CNC Grinding Minnesota
A very effective way to manufacture hard-to-machine parts from raw material stock is to use a new form-and-finish operation known as CNC cylindrical creep-feed grinding. Traditional cylindrical grinding is used to remove material in thousandths or tenths of a thousandth of an inch per pass. CNC cylindrical creep-feed grinding, on the other hand, can be used to remove up to 1/3" or more of stock in one rough and one finish pass, during a work rotation lasting a minute or longer. Creep-feed is a technique not previously used in cylindrical grinding.
However, with a sufficiently rigid and accurate machine tool and with the proper application of wheels, wheel conditioning, coolant and grinding techniques, cylindrical creep-feed grinding can be extremely effective. In cases where very high production rates are required, or very difficult-to- grind materials are encountered, continuous dressing can be applied to the creepfeed grinding wheel to assure quality with substantial productivity increases.
Cross-bred from its cylindrical grinding distant cousin and the now accepted technique of flat surface creepfeed grinding allows for the efficient high quality grinding of round and nonround parts, including punches, rotary dies, cams, and polygons. Even intricate forms such as medical prostheses or vane segments for jet engines can be cylindrical creep-feed manufactured from round blanks, users of this technology are discovering. In CNC cylindrical creep-feed grinding, the depth of cut (DOC) can be as much as 0.300" or more in one pass, depending on material hardness and form depth. Peripheral feed rates are typically 1" to 10" per minute. A second pass is usually performed for the desired surface finish, and size tolerance to 0.0002". On nonround parts using the technique of radial contouring, the rate of stock removal frequently varies.
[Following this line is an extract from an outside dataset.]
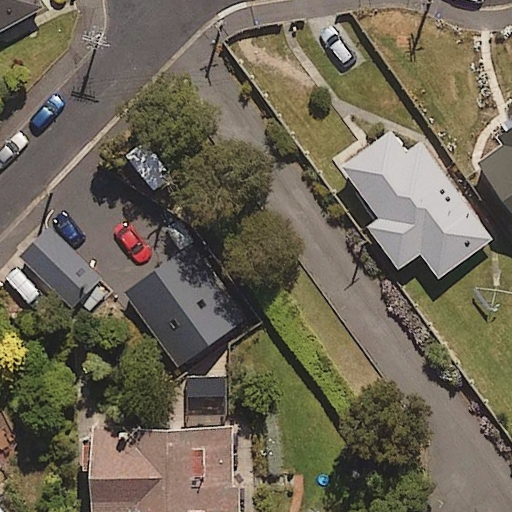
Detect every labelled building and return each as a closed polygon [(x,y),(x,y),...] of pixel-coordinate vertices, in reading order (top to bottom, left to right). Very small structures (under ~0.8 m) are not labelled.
[(0,0),(0,42),(49,14),(40,0),(0,0)] [(511,120),(473,149),(511,204),(511,120)] [(420,137),(382,128),(341,158),(378,208),(367,216),(398,259),(419,244),(438,270),(490,232),(420,137)] [(88,261),(50,225),(22,254),(60,290),(88,261)] [(244,325),(194,250),(127,294),(178,369),(244,325)] [(233,418),(222,418),(222,407),(86,412),(89,511),(225,511),(225,509),(236,509),(233,418)]
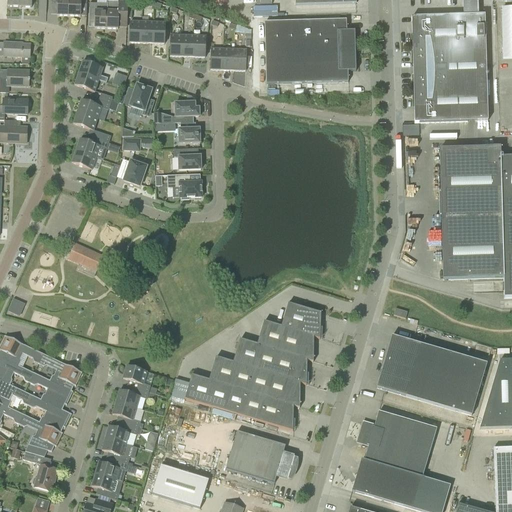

The work spindle is critical. It has to be very stiff, and backlash designed, and equipped with heavy preloaded bearings, especially for nonround parts, where after contouring and better repeatability are needed. Other requirements are a high-velocity coolant, a porous structured grinding wheel, effective wheel truing and dressing, and an efficient method of swarf removal.
These benefits can significantly outweigh the high wheel consumption associated with continuous dressing creepfeed (CDCF). While the cost for wheels may increase by 25 to 50 percent, overall process control is much improved, and softer wheels that are continuously dressed keep stress on the workpiece to a minimum. These and other advantages can increase output, eliminate additional machines, and provide superior part quality. Successful CNC cylindrical creepfeed grinding demands a rugged and very rigid grinding machine of from 15 to 50 horsepower. Constant surface speed must be provided by the wheel spindle unit. CNC cylindrical creep-feed grinding users can also benefit from the elimination of multiple primary operations, reduced handling and setup, comparatively low tooling costs, an enhanced capability to operate on a just-in-time basis, and reduced space needs on the shop floor.